The Financial Supervisory Commission (FSC) yesterday reiterated its warning that investing in cryptocurrencies bears high risks, adding that in Taiwan, only fundraising through security token offerings (STOs) is regulated by the commission.
The commission’s remarks came after the collapse of Bahamas-based FTX, which filed for bankruptcy last week after withdrawals from consumers and a failed rescue deal with Binance Holdings Ltd (幣安).
At a news conference held by local cryptocurrency exchange Pionex (派網) in Taipei, a Taiwanese investor said that before FTX’s collapse, he had invested in cryptocurrencies for about a year, attracted by the platform’s return of 5 to 8 percent, but he has now lost all his investment.
Photo: Reuters
As FTX is registered and operates overseas, it is not regulated by the commission, but Banking Bureau Deputy Director-General Roger Lin (林志吉) said the commission would monitor how foreign regulators address the fallout from FTX’s bankruptcy.

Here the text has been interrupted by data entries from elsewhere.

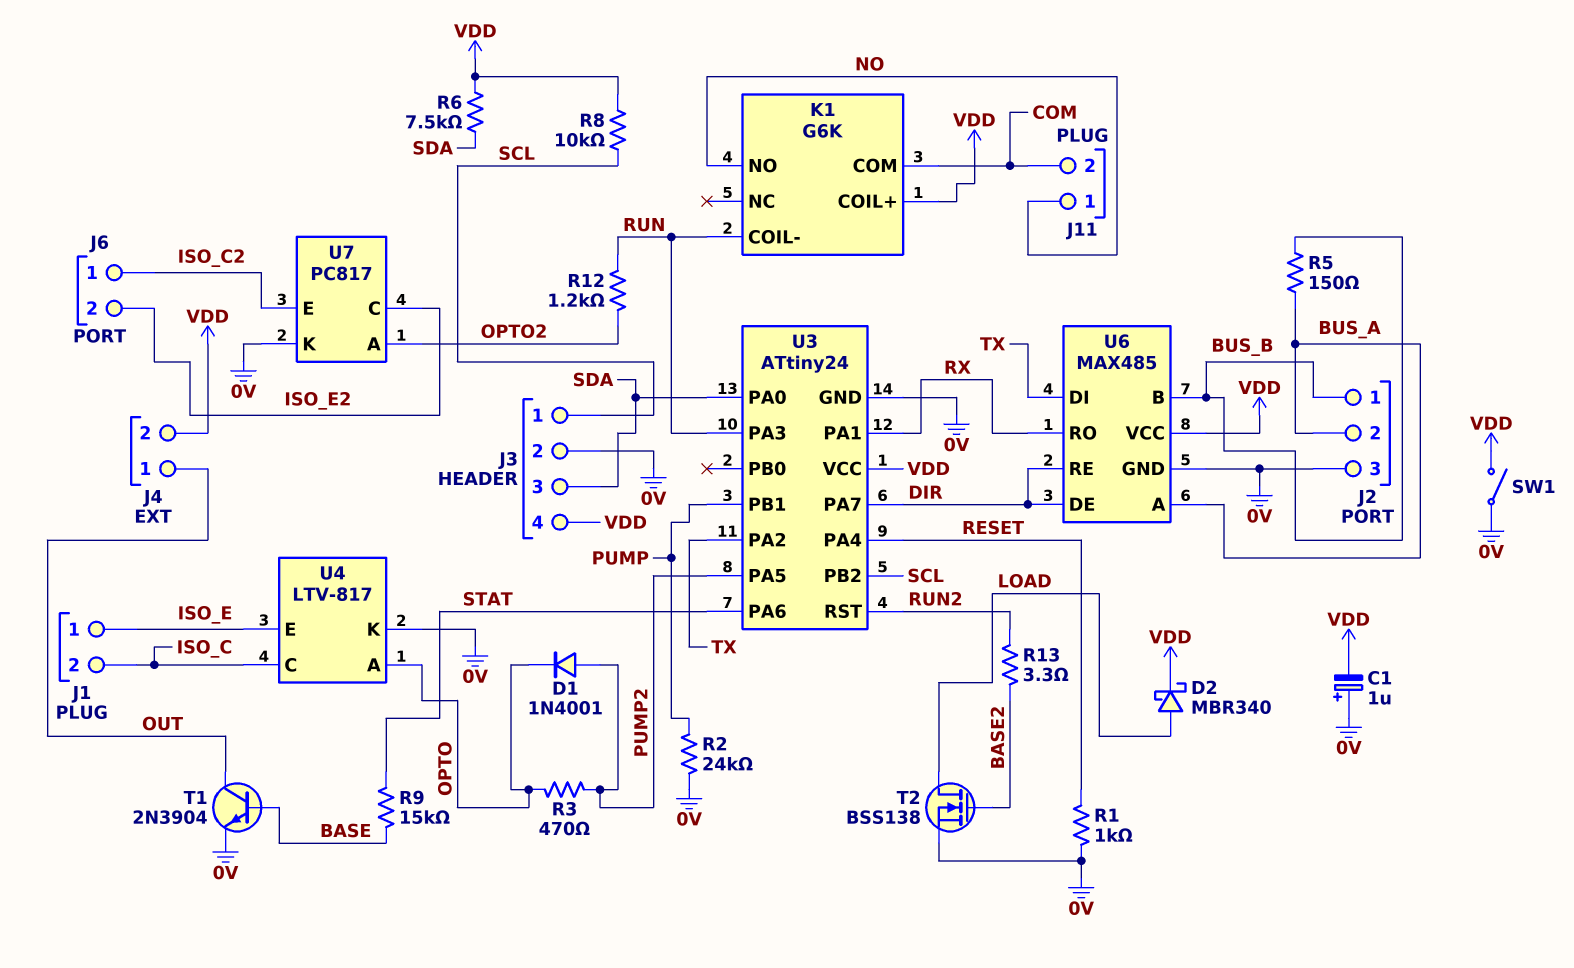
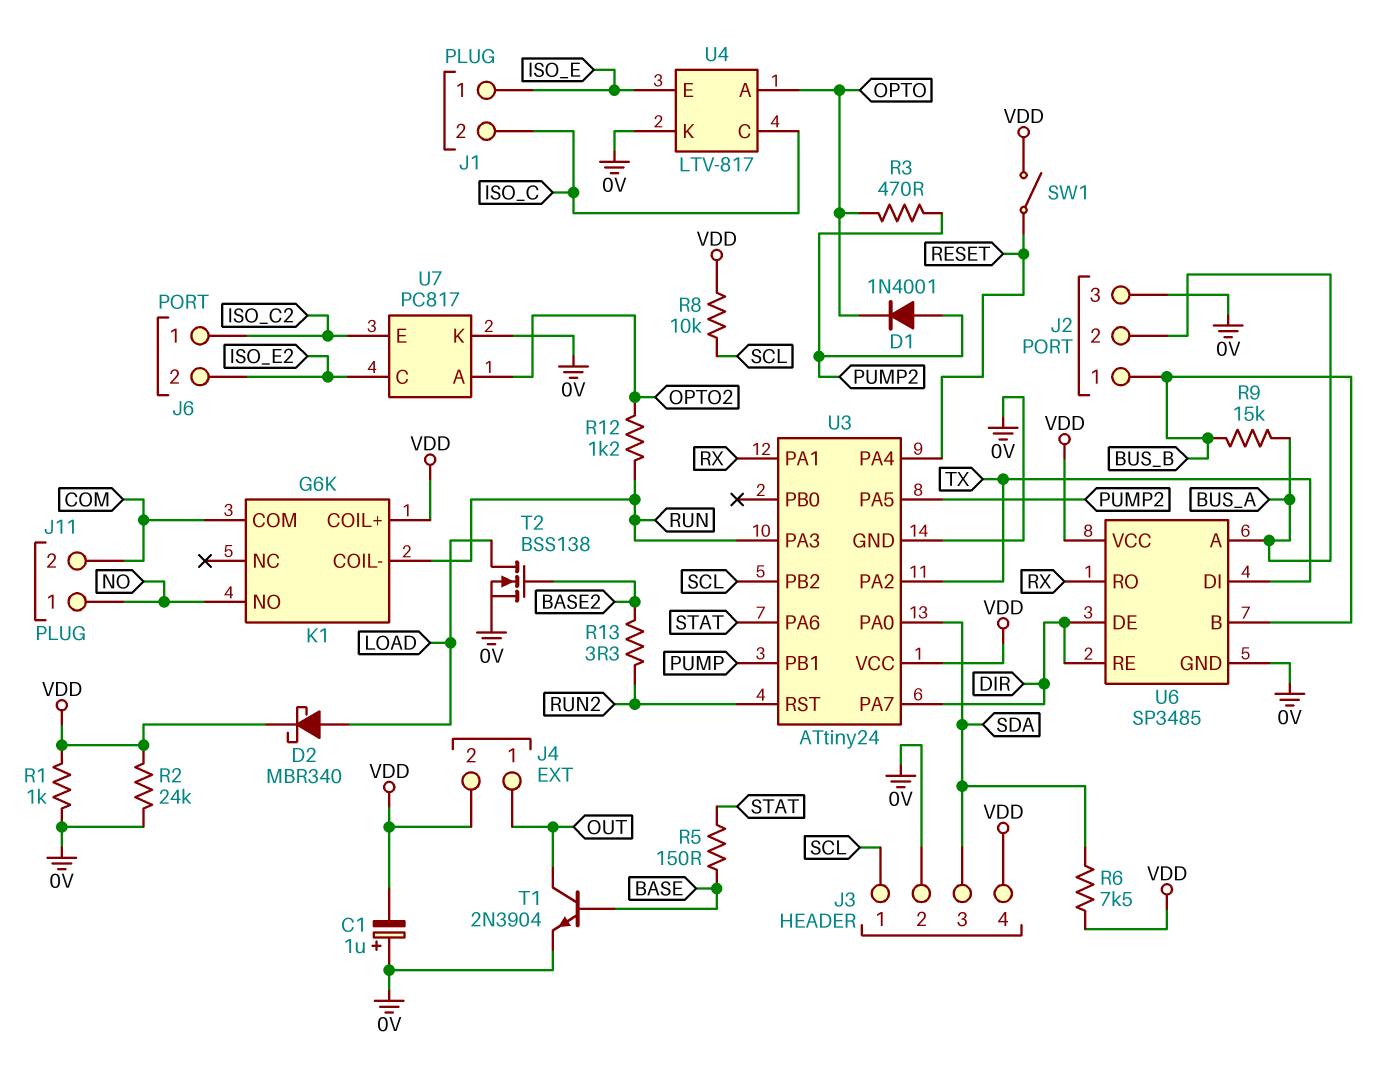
R1: 1k (0V, RESET) -> 1k (0V, VDD)
R2: 24k (0V, PUMP) -> 24k (0V, VDD)
R5: 150 (BUS_A, BUS_B) -> 150 (BASE, STAT)
R9: 15k (BASE, STAT) -> 15k (BUS_A, BUS_B)
SW1: switch (0V, VDD) -> switch (RESET, VDD)
U6: MAX485 -> SP3485

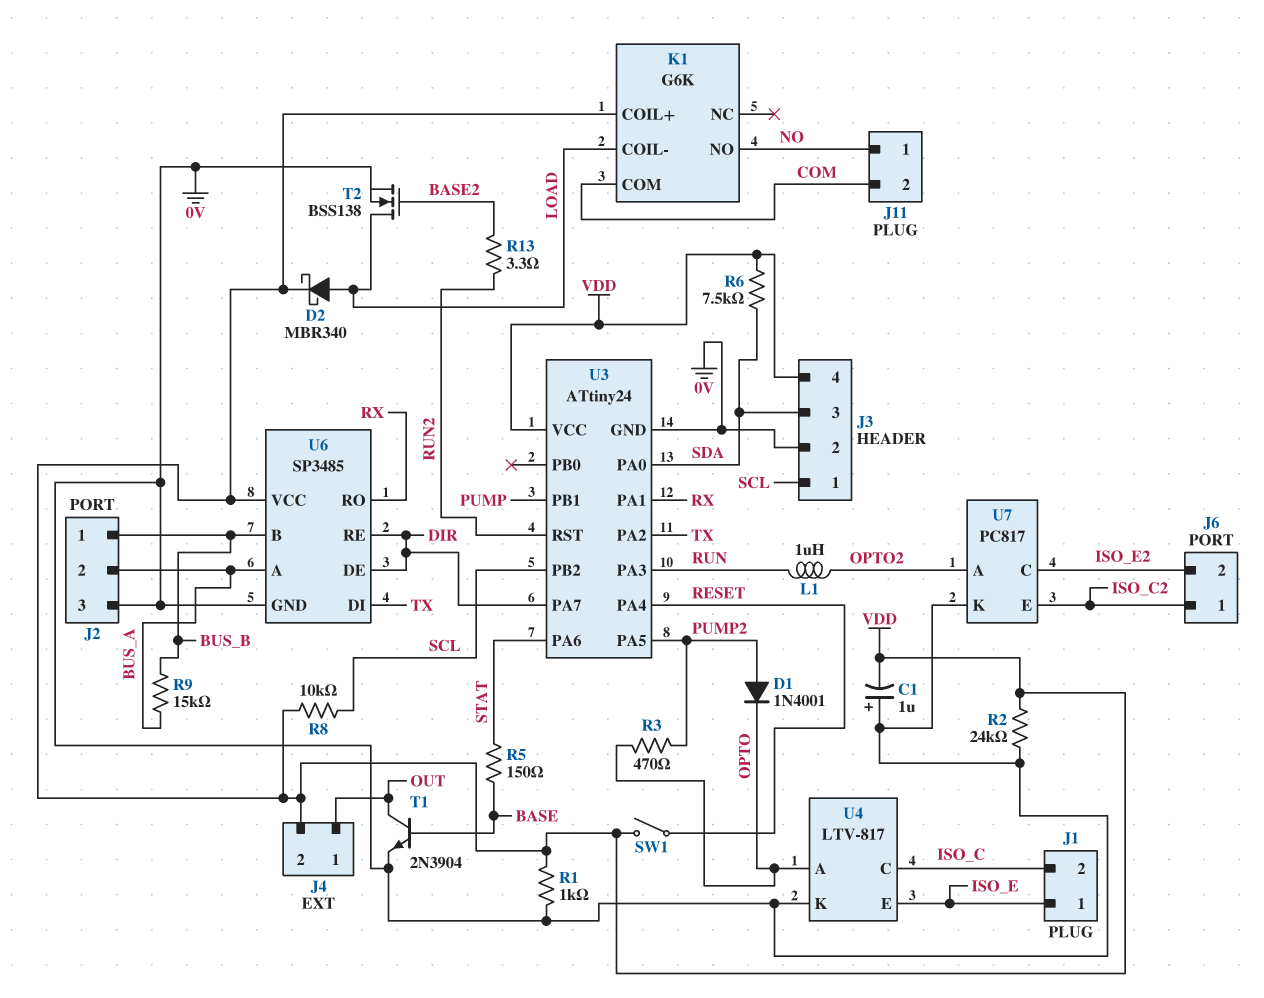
K1 pin COIL-: RUN -> LOAD
L1: none -> 1uH (OPTO2, RUN)
R12: 1.2k (OPTO2, RUN) -> none

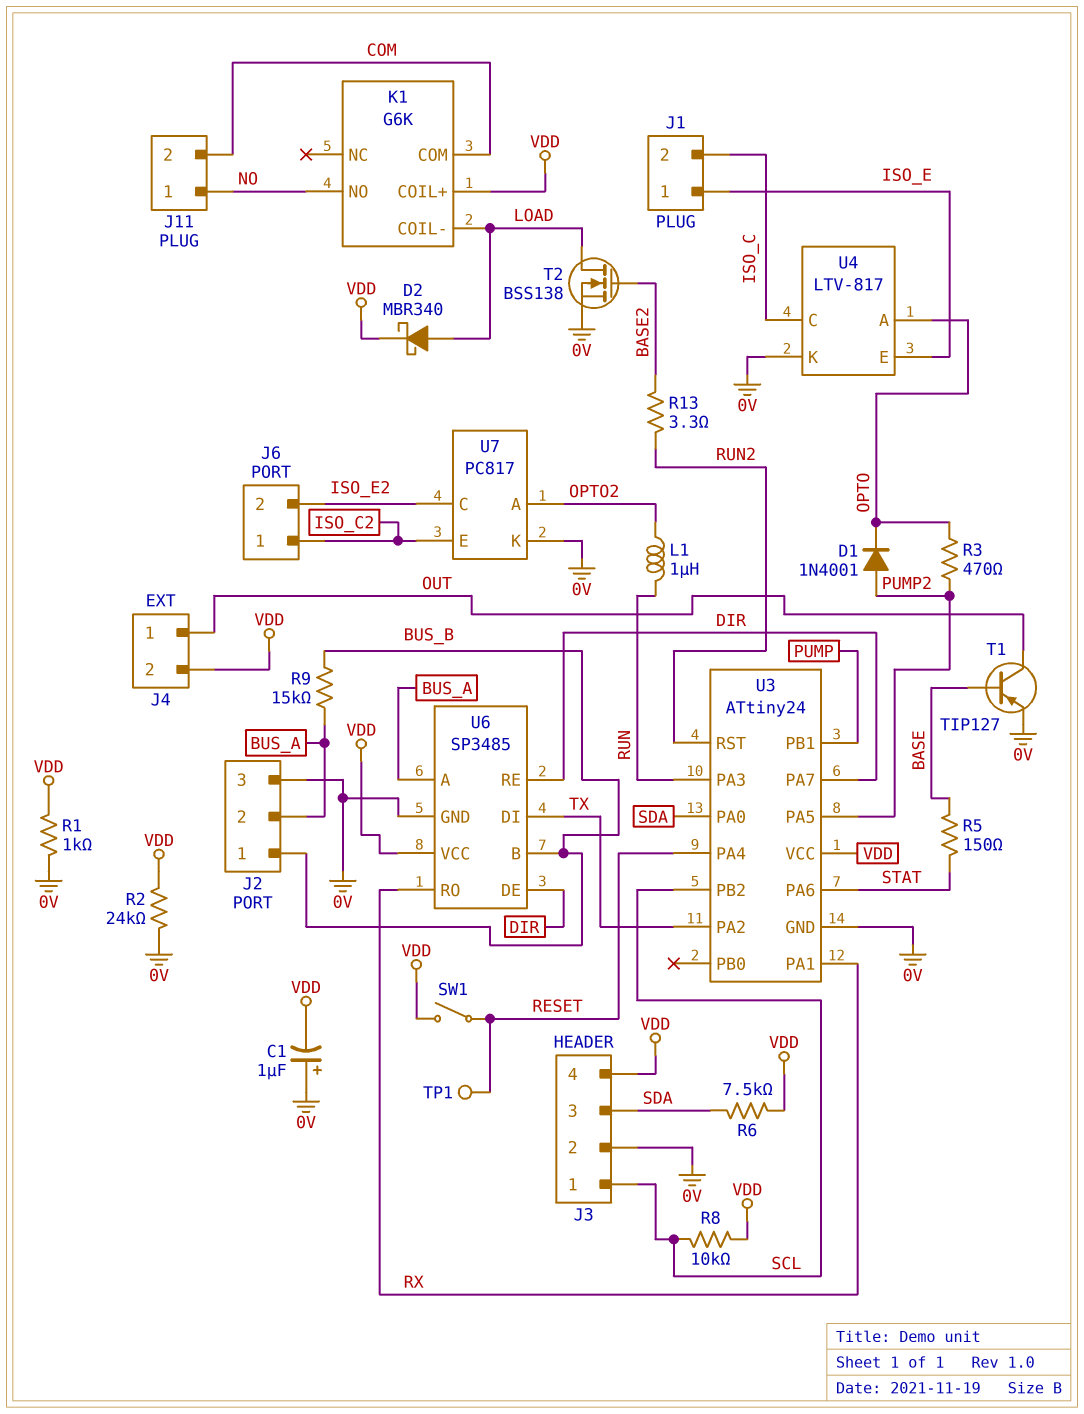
T1: NPN 2N3904 (B BASE, C OUT, E 0V) -> PNP TIP127 (B BASE, C OUT, E 0V)
TP1: none -> test point (RESET)

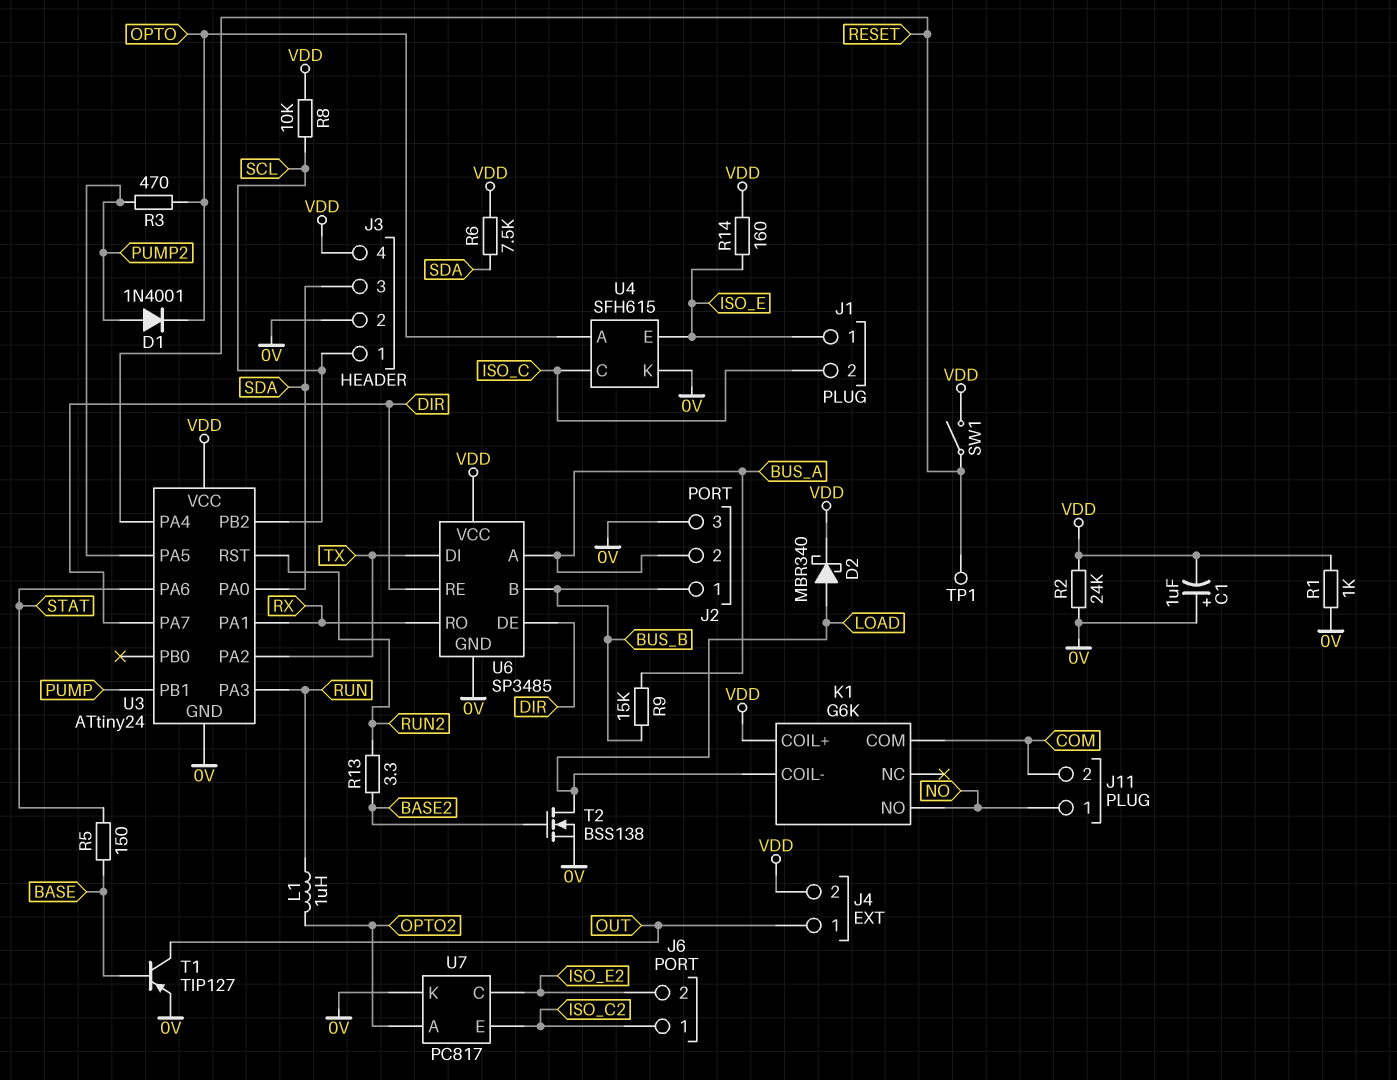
R14: none -> 160 (ISO_E, VDD)
U4: LTV-817 -> SFH615

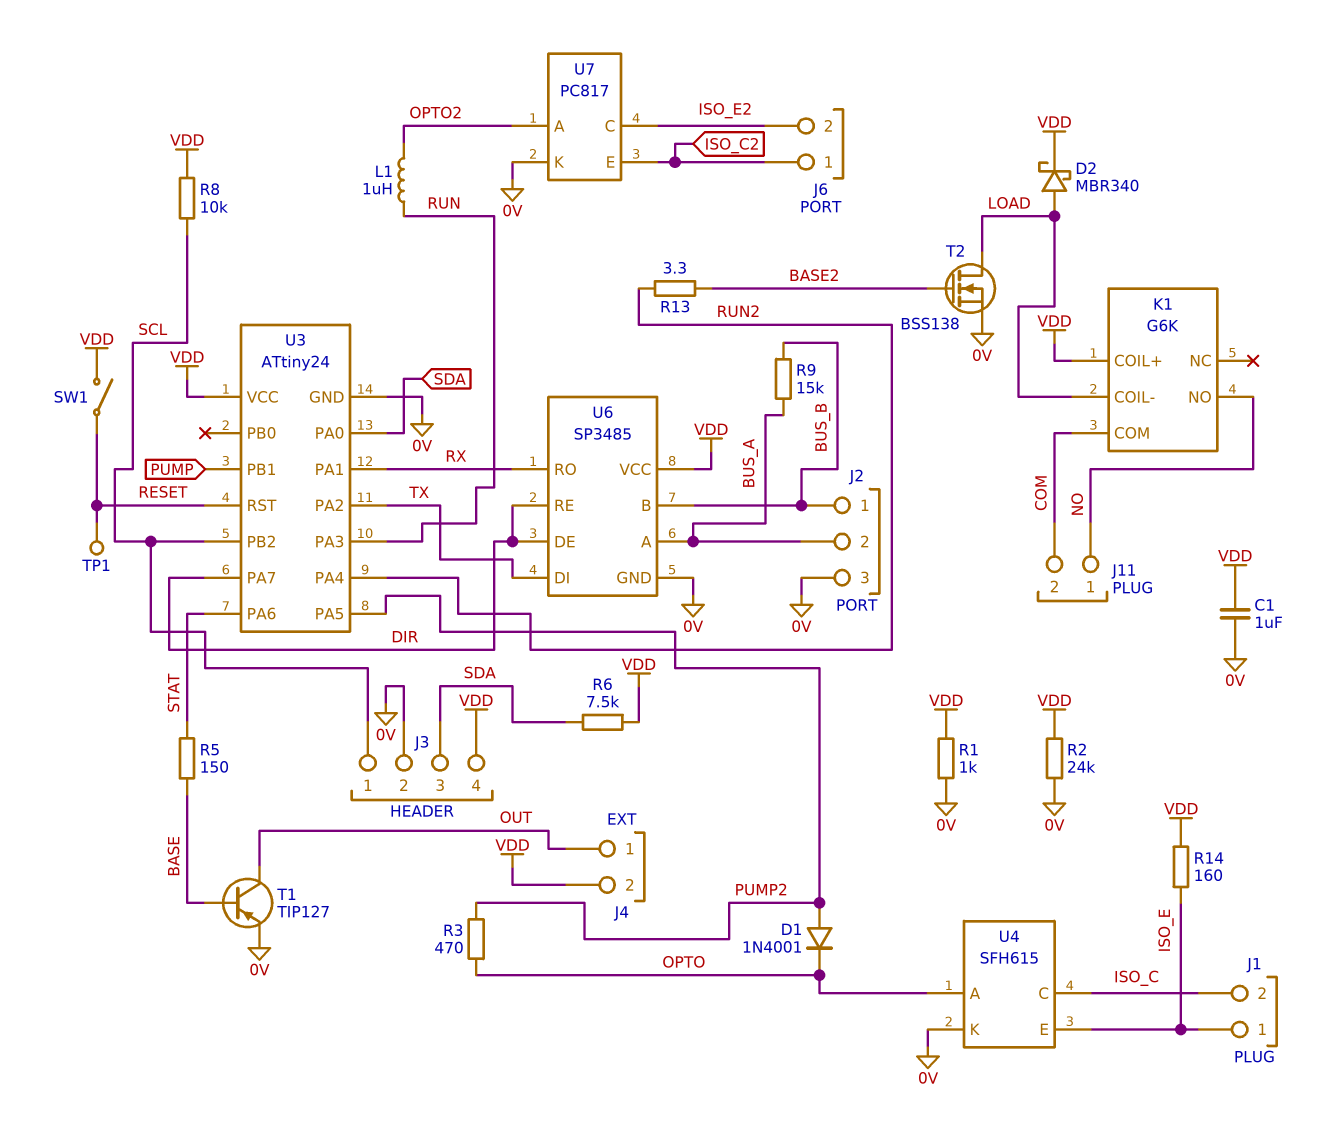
C1: 1uF (plus 0V, minus VDD) -> 1uF (0V, VDD)
U3 pin PA4: RESET -> RUN2
U3 pin RST: RUN2 -> RESET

The commission has not received complaints or reports from local investors, but it would contact local cryptocurrency exchanges to see if they have partnered with FTX or have launched joint products, FSC Chairman Thomas Huang (黃天牧) said on Monday.
The collapse of FTX and the exchange’s native token FTT, as well as the impact on other popular cryptocurrencies, such as bitcoin, show that cryptocurrencies are highly volatile and cannot help investors hedge against other investment targets, so investors should be extremely careful, Huang added.